Behind the scenes, Excel stores dates as serial numbers. This means that you can take a cell with the number 1 in it, format it as a date, and you’ll get January 1, 1900. So generally if you get a spreadsheet with dates in it, and you see numbers in the date column, you can just format the numbers as dates (in the Number section on the Home tab of the ribbon), and everything works just fine.
But occasionally you may get a spreadsheet with a number like 91480 in a column like Date of Birth. When you format this as a date you get June 17, 2150. Probably not the date of birth you’re looking for. That’s because 91480 refers to the date 9/14/80 – it has just had the slashes removed.
My original solution to this problem was to use custom formatting, LEFT, RIGHT, MID, DATE, and IF to bring everything together. I love nesting functions, so I thought it was fantastic. But as soon as I started teaching it to someone, it seemed excessively complicated. I thought there must be another way. And there is – it’s a feature in Text to Columns.
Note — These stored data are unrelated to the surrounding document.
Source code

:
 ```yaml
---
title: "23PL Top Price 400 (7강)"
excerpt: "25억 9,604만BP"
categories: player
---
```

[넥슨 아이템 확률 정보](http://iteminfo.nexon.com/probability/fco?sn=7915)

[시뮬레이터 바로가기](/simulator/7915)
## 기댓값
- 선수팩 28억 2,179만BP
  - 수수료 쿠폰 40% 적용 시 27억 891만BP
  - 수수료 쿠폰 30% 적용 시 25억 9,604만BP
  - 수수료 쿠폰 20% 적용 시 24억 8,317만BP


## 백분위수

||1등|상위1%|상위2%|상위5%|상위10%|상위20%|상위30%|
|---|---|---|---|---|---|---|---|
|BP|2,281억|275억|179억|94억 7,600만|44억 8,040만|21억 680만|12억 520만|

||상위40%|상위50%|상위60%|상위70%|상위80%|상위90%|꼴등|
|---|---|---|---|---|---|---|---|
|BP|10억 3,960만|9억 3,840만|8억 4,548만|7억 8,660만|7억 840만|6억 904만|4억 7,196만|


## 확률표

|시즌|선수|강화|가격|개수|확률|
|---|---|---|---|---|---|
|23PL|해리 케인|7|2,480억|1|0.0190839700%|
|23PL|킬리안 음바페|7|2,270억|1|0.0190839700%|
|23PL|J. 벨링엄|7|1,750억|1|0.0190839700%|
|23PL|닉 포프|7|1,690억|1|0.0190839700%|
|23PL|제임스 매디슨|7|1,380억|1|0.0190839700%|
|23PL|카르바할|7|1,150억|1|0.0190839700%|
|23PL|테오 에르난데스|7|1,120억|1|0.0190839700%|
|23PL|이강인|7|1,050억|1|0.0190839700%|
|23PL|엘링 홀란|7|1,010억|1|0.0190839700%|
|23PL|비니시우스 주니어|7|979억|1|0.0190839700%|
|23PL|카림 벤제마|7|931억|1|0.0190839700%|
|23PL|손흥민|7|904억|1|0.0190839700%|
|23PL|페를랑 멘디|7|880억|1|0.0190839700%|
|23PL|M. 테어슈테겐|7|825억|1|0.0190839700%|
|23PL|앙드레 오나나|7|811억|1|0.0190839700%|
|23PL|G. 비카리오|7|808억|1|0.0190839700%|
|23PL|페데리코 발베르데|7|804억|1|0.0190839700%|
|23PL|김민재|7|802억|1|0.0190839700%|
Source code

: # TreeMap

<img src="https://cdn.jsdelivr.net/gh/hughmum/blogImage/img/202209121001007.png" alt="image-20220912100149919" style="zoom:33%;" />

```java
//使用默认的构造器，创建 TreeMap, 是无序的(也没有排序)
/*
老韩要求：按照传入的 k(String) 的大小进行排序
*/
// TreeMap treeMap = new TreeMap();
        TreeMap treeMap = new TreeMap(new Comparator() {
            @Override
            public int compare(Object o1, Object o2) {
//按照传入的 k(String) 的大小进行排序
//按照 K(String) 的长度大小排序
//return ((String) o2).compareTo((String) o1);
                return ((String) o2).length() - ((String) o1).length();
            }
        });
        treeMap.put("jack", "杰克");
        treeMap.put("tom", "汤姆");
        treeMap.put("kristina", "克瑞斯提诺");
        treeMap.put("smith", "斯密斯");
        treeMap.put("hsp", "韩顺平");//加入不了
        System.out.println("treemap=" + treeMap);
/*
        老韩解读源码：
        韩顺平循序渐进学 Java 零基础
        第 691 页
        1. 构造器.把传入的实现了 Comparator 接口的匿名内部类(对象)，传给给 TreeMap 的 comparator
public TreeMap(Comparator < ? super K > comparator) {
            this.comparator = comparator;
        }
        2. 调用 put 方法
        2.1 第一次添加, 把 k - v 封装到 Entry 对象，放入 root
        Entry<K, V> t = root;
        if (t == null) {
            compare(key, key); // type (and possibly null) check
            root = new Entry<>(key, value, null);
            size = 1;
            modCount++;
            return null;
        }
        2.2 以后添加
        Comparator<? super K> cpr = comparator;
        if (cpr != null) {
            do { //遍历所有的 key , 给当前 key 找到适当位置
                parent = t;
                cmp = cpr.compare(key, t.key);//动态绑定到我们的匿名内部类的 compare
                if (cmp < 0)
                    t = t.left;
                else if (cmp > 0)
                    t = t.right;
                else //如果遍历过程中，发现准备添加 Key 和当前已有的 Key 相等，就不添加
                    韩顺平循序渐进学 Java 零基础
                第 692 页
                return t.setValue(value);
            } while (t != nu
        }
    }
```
So for those of you who don’t think nesting functions is more fun than a crossword, here are instructions on adding formatting when it has been stripped out of a date.
Convert MDDYY to M/DD/YY
- Select the cells that contain the stripped dates.
- On the Data tab on the ribbon, select Text to Columns.
- Click Next to move to Step 2 of the wizard. (It doesn’t matter if you select Fixed or Delimited.)
- Click Next again to move to Step 3 of the wizard.
- In the Column data format section, select Date.
- In the drop down box next to Date, select the format the date is currently in. M=month, D=day, Y=year, so if your number is 91480, you would select MDY. If your number was 20111409, you would pick YDM.
- Click Finish.
Important: Excel will always assume that there are two numbers for the day portion for the date. So even though 10284 could be interpreted as 10/2/84, Excel will return 1/02/84 when it converts the number to a formatted date.